*PROBLEM STATEMENT*
Repeat the material exactly, leaving no line out.

----

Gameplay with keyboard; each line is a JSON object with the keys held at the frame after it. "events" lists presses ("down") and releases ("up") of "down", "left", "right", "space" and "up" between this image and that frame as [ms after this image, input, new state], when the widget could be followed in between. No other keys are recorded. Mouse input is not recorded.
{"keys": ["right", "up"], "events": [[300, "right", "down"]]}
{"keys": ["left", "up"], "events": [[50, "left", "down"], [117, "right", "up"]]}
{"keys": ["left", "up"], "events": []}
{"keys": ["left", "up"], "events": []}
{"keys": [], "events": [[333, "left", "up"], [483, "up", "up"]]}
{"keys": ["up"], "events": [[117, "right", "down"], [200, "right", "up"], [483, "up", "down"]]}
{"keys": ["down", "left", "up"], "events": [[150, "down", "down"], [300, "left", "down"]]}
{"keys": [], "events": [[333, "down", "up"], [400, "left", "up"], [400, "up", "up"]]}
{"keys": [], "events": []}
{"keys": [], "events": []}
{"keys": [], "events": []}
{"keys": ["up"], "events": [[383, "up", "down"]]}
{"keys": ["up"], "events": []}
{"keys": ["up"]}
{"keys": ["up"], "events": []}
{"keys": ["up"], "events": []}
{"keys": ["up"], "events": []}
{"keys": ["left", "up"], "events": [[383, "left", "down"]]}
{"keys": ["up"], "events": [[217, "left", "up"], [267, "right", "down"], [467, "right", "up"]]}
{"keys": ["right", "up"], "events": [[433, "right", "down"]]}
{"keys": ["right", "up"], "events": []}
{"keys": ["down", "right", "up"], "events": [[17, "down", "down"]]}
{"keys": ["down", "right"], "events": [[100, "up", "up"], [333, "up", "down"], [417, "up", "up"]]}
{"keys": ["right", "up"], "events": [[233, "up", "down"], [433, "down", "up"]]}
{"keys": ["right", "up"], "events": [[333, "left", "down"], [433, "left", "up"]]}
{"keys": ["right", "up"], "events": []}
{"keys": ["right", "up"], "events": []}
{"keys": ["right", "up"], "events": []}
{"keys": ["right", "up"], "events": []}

----

*RESULT OF THE TASK*
Gameplay with keyboard; each line is a JSON object with the keys held at the frame after it. "events" lists presses ("down") and releases ("up") of "down", "left", "right", "space" and "up" between this image and that frame as [ms after this image, input, new state], when the widget could be followed in between. No other keys are recorded. Mouse input is not recorded.
{"keys": ["right", "up"], "events": [[300, "right", "down"]]}
{"keys": ["left", "up"], "events": [[50, "left", "down"], [117, "right", "up"]]}
{"keys": ["left", "up"], "events": []}
{"keys": ["left", "up"], "events": []}
{"keys": [], "events": [[333, "left", "up"], [483, "up", "up"]]}
{"keys": ["up"], "events": [[117, "right", "down"], [200, "right", "up"], [483, "up", "down"]]}
{"keys": ["down", "left", "up"], "events": [[150, "down", "down"], [300, "left", "down"]]}
{"keys": [], "events": [[333, "down", "up"], [400, "left", "up"], [400, "up", "up"]]}
{"keys": [], "events": []}
{"keys": [], "events": []}
{"keys": [], "events": []}
{"keys": ["up"], "events": [[383, "up", "down"]]}
{"keys": ["up"], "events": []}
{"keys": ["up"]}
{"keys": ["up"], "events": []}
{"keys": ["up"], "events": []}
{"keys": ["up"], "events": []}
{"keys": ["left", "up"], "events": [[383, "left", "down"]]}
{"keys": ["up"], "events": [[217, "left", "up"], [267, "right", "down"], [467, "right", "up"]]}
{"keys": ["right", "up"], "events": [[433, "right", "down"]]}
{"keys": ["right", "up"], "events": []}
{"keys": ["down", "right", "up"], "events": [[17, "down", "down"]]}
{"keys": ["down", "right"], "events": [[100, "up", "up"], [333, "up", "down"], [417, "up", "up"]]}
{"keys": ["right", "up"], "events": [[233, "up", "down"], [433, "down", "up"]]}
{"keys": ["right", "up"], "events": [[333, "left", "down"], [433, "left", "up"]]}
{"keys": ["right", "up"], "events": []}
{"keys": ["right", "up"], "events": []}
{"keys": ["right", "up"], "events": []}
{"keys": ["right", "up"], "events": []}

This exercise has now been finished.